But, more importantly, because Hitchens exposed – with equally Kissingerian unsentimentality – wrongdoings and misrepresentations and fought for the freedom of ideas and seemingly forgotten political causes. And because, with his own brand of uncompromising journalism, he exposed the hypocrisy of institutions and political leaders. He deconstructed organized religion and identified the illiberal trajectory of our disorganized democracies and shot down bullies and bigots pursuing the truth without regard to personal consequence.

Both men were mesmerizing conversationalists who hovered behind-the-scenes in Washington and paraded in front of the global media glare. But behind that glare Kissinger inhabited the darkness where corporate greed mingles with political power while Hitchens lived in the trenches and on the page where facts battled myths.

As a politician of intrigue and deception Kissinger used words to hide what he was thinking and wrote to boost his ego and obfuscate what he had once done. As a political writer Hitchens used words not just to deliver with exactitude what he was thinking, but to expose with scathing sharpness what Kissinger-types were hiding.

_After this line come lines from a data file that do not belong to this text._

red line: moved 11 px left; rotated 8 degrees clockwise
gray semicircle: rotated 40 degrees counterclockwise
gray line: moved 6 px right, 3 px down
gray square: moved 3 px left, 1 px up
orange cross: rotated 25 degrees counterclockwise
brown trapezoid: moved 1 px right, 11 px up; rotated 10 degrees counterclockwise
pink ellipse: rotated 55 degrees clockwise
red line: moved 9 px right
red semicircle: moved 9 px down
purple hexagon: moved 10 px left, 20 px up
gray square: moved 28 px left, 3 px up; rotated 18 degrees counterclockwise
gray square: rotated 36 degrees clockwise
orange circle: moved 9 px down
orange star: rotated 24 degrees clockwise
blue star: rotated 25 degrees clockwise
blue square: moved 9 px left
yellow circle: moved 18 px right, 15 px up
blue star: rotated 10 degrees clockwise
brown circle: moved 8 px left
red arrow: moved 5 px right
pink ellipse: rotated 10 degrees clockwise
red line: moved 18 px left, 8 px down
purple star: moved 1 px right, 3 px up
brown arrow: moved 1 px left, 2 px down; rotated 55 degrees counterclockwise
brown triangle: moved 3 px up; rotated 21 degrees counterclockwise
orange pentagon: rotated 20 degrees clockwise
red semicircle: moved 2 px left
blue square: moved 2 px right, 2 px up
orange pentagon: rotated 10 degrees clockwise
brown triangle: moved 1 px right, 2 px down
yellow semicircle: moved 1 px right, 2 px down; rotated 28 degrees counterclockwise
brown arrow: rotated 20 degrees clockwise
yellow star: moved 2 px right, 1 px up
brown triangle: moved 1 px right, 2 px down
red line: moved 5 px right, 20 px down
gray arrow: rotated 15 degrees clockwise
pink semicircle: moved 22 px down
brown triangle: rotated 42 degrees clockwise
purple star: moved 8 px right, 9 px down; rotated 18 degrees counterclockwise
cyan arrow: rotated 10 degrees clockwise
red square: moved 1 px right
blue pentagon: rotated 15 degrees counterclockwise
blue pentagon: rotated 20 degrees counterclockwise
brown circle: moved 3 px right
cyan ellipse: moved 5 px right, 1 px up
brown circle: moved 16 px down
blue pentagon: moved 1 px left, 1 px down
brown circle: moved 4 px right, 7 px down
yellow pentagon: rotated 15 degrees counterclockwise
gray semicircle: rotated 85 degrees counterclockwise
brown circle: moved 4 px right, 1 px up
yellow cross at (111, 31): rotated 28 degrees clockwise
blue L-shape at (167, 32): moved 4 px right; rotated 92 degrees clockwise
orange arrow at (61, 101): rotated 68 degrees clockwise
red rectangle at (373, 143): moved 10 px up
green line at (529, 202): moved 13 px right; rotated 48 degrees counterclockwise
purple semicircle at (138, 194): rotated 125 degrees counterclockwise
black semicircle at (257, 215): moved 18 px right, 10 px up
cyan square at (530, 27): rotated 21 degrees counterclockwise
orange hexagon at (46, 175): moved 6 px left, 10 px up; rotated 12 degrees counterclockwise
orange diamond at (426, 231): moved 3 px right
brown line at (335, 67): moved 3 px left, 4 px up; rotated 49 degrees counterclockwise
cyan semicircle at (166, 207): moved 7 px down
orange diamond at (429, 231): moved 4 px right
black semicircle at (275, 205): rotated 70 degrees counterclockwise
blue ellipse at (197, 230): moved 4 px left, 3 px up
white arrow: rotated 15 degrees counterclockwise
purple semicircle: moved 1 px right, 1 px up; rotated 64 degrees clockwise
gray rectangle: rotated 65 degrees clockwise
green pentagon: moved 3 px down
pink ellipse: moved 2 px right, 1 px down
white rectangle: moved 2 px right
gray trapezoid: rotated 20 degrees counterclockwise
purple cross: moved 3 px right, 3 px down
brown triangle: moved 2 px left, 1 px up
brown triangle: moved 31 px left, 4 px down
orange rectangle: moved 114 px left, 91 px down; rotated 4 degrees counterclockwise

The greatest pity perhaps is that in the twelve years since Hitchens’ death, the world has been deprived of a fierce and illuminating critique of so many other contemptible political figures who rose to power on the back of Kissinger’s rotten ethics.

 

  1. The Trial of Henry Kissinger, Verso, 2001
  2. Cyprus, Quartet Books, 1984; Later published in paperback as Cyprus: Hostage to History, Verso, 1997.